Entries from a dataset
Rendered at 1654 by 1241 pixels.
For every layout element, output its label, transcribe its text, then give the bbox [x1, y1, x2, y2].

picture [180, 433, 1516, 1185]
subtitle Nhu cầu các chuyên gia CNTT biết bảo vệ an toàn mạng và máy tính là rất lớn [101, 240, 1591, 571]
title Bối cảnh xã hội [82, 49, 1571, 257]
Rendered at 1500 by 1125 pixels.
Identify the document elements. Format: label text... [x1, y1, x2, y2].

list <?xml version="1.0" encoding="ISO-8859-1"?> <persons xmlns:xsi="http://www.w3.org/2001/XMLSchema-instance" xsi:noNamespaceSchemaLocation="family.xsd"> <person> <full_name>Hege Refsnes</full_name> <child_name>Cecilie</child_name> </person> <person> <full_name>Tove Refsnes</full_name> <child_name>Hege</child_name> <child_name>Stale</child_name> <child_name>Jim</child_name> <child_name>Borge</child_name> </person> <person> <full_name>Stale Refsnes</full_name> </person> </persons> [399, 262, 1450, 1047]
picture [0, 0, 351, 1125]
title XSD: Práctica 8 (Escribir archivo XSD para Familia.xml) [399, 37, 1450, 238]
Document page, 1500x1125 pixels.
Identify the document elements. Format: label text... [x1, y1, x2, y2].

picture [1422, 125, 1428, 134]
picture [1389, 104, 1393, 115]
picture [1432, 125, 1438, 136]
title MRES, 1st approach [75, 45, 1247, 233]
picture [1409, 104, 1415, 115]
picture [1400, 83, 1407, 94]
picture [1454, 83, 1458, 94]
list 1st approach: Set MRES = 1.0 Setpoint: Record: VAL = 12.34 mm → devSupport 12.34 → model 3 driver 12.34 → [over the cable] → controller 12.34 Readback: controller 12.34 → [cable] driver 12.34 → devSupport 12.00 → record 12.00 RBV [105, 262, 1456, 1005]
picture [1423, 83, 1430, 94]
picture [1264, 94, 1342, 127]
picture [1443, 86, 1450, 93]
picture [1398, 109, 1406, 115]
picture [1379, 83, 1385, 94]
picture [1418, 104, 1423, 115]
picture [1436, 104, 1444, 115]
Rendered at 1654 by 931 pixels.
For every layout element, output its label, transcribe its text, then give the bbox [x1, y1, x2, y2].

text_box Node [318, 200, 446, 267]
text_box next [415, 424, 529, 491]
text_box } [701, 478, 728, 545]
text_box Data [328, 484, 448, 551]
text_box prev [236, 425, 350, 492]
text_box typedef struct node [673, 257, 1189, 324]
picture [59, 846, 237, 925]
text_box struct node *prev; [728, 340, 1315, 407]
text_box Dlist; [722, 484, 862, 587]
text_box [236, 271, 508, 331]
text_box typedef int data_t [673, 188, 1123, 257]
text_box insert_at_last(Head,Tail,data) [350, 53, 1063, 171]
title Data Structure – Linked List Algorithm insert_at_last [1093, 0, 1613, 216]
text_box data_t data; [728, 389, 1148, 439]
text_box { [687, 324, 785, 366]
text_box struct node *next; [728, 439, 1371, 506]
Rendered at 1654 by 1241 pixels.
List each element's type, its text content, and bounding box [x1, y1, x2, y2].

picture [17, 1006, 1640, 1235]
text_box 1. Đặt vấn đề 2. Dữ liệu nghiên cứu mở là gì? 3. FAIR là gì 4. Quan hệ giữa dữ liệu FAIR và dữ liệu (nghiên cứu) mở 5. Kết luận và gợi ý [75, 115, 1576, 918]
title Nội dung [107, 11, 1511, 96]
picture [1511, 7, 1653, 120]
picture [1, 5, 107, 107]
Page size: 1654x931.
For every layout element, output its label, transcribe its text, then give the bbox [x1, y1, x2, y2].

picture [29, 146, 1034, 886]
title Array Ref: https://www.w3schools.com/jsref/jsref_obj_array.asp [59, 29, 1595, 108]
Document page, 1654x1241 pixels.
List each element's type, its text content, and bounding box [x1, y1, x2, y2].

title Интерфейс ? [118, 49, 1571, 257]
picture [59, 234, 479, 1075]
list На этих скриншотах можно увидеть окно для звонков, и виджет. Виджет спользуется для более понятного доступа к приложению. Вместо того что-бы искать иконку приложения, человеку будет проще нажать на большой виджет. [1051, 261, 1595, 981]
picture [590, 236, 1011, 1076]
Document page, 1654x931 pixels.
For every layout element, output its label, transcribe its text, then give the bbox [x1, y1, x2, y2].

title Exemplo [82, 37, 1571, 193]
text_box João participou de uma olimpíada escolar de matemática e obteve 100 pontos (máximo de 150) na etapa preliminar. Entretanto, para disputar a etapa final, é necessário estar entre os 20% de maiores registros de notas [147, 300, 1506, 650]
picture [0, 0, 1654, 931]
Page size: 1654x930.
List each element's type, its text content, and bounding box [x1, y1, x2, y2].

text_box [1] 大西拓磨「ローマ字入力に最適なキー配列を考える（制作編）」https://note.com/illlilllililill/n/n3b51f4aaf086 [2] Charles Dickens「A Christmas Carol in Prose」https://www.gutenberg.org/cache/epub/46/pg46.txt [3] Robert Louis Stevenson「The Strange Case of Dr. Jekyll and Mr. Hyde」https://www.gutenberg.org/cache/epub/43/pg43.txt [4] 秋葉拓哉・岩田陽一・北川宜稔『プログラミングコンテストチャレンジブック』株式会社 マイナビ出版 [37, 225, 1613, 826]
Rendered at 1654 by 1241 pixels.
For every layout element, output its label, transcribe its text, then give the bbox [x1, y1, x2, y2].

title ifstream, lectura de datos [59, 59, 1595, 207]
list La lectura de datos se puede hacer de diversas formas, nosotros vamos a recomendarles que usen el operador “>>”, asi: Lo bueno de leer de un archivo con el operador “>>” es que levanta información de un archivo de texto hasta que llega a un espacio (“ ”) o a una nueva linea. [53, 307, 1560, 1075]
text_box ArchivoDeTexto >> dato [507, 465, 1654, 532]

Exercise objective
Swap "pixels" for "px" throughout the records above and write them out again, leaving everything else unchanged.

Answer
Rendered at 1654 by 1241 px.
For every layout element, output its label, transcribe its text, then give the bbox [x1, y1, x2, y2].

picture [180, 433, 1516, 1185]
subtitle Nhu cầu các chuyên gia CNTT biết bảo vệ an toàn mạng và máy tính là rất lớn [101, 240, 1591, 571]
title Bối cảnh xã hội [82, 49, 1571, 257]
Rendered at 1500 by 1125 px.
Identify the document elements. Format: label text... [x1, y1, x2, y2].

list <?xml version="1.0" encoding="ISO-8859-1"?> <persons xmlns:xsi="http://www.w3.org/2001/XMLSchema-instance" xsi:noNamespaceSchemaLocation="family.xsd"> <person> <full_name>Hege Refsnes</full_name> <child_name>Cecilie</child_name> </person> <person> <full_name>Tove Refsnes</full_name> <child_name>Hege</child_name> <child_name>Stale</child_name> <child_name>Jim</child_name> <child_name>Borge</child_name> </person> <person> <full_name>Stale Refsnes</full_name> </person> </persons> [399, 262, 1450, 1047]
picture [0, 0, 351, 1125]
title XSD: Práctica 8 (Escribir archivo XSD para Familia.xml) [399, 37, 1450, 238]
Document page, 1500x1125 px.
Identify the document elements. Format: label text... [x1, y1, x2, y2].

picture [1422, 125, 1428, 134]
picture [1389, 104, 1393, 115]
picture [1432, 125, 1438, 136]
title MRES, 1st approach [75, 45, 1247, 233]
picture [1409, 104, 1415, 115]
picture [1400, 83, 1407, 94]
picture [1454, 83, 1458, 94]
list 1st approach: Set MRES = 1.0 Setpoint: Record: VAL = 12.34 mm → devSupport 12.34 → model 3 driver 12.34 → [over the cable] → controller 12.34 Readback: controller 12.34 → [cable] driver 12.34 → devSupport 12.00 → record 12.00 RBV [105, 262, 1456, 1005]
picture [1423, 83, 1430, 94]
picture [1264, 94, 1342, 127]
picture [1443, 86, 1450, 93]
picture [1398, 109, 1406, 115]
picture [1379, 83, 1385, 94]
picture [1418, 104, 1423, 115]
picture [1436, 104, 1444, 115]
Rendered at 1654 by 931 px.
For every layout element, output its label, transcribe its text, then give the bbox [x1, y1, x2, y2].

text_box Node [318, 200, 446, 267]
text_box next [415, 424, 529, 491]
text_box } [701, 478, 728, 545]
text_box Data [328, 484, 448, 551]
text_box prev [236, 425, 350, 492]
text_box typedef struct node [673, 257, 1189, 324]
picture [59, 846, 237, 925]
text_box struct node *prev; [728, 340, 1315, 407]
text_box Dlist; [722, 484, 862, 587]
text_box [236, 271, 508, 331]
text_box typedef int data_t [673, 188, 1123, 257]
text_box insert_at_last(Head,Tail,data) [350, 53, 1063, 171]
title Data Structure – Linked List Algorithm insert_at_last [1093, 0, 1613, 216]
text_box data_t data; [728, 389, 1148, 439]
text_box { [687, 324, 785, 366]
text_box struct node *next; [728, 439, 1371, 506]
Rendered at 1654 by 1241 px.
List each element's type, its text content, and bounding box [x1, y1, x2, y2].

picture [17, 1006, 1640, 1235]
text_box 1. Đặt vấn đề 2. Dữ liệu nghiên cứu mở là gì? 3. FAIR là gì 4. Quan hệ giữa dữ liệu FAIR và dữ liệu (nghiên cứu) mở 5. Kết luận và gợi ý [75, 115, 1576, 918]
title Nội dung [107, 11, 1511, 96]
picture [1511, 7, 1653, 120]
picture [1, 5, 107, 107]
Page size: 1654x931.
For every layout element, output its label, transcribe its text, then give the bbox [x1, y1, x2, y2].

picture [29, 146, 1034, 886]
title Array Ref: https://www.w3schools.com/jsref/jsref_obj_array.asp [59, 29, 1595, 108]
Document page, 1654x1241 px.
List each element's type, its text content, and bounding box [x1, y1, x2, y2].

title Интерфейс ? [118, 49, 1571, 257]
picture [59, 234, 479, 1075]
list На этих скриншотах можно увидеть окно для звонков, и виджет. Виджет спользуется для более понятного доступа к приложению. Вместо того что-бы искать иконку приложения, человеку будет проще нажать на большой виджет. [1051, 261, 1595, 981]
picture [590, 236, 1011, 1076]
Document page, 1654x931 px.
For every layout element, output its label, transcribe its text, then give the bbox [x1, y1, x2, y2].

title Exemplo [82, 37, 1571, 193]
text_box João participou de uma olimpíada escolar de matemática e obteve 100 pontos (máximo de 150) na etapa preliminar. Entretanto, para disputar a etapa final, é necessário estar entre os 20% de maiores registros de notas [147, 300, 1506, 650]
picture [0, 0, 1654, 931]
Page size: 1654x930.
List each element's type, its text content, and bounding box [x1, y1, x2, y2].

text_box [1] 大西拓磨「ローマ字入力に最適なキー配列を考える（制作編）」https://note.com/illlilllililill/n/n3b51f4aaf086 [2] Charles Dickens「A Christmas Carol in Prose」https://www.gutenberg.org/cache/epub/46/pg46.txt [3] Robert Louis Stevenson「The Strange Case of Dr. Jekyll and Mr. Hyde」https://www.gutenberg.org/cache/epub/43/pg43.txt [4] 秋葉拓哉・岩田陽一・北川宜稔『プログラミングコンテストチャレンジブック』株式会社 マイナビ出版 [37, 225, 1613, 826]
Rendered at 1654 by 1241 px.
For every layout element, output its label, transcribe its text, then give the bbox [x1, y1, x2, y2].

title ifstream, lectura de datos [59, 59, 1595, 207]
list La lectura de datos se puede hacer de diversas formas, nosotros vamos a recomendarles que usen el operador “>>”, asi: Lo bueno de leer de un archivo con el operador “>>” es que levanta información de un archivo de texto hasta que llega a un espacio (“ ”) o a una nueva linea. [53, 307, 1560, 1075]
text_box ArchivoDeTexto >> dato [507, 465, 1654, 532]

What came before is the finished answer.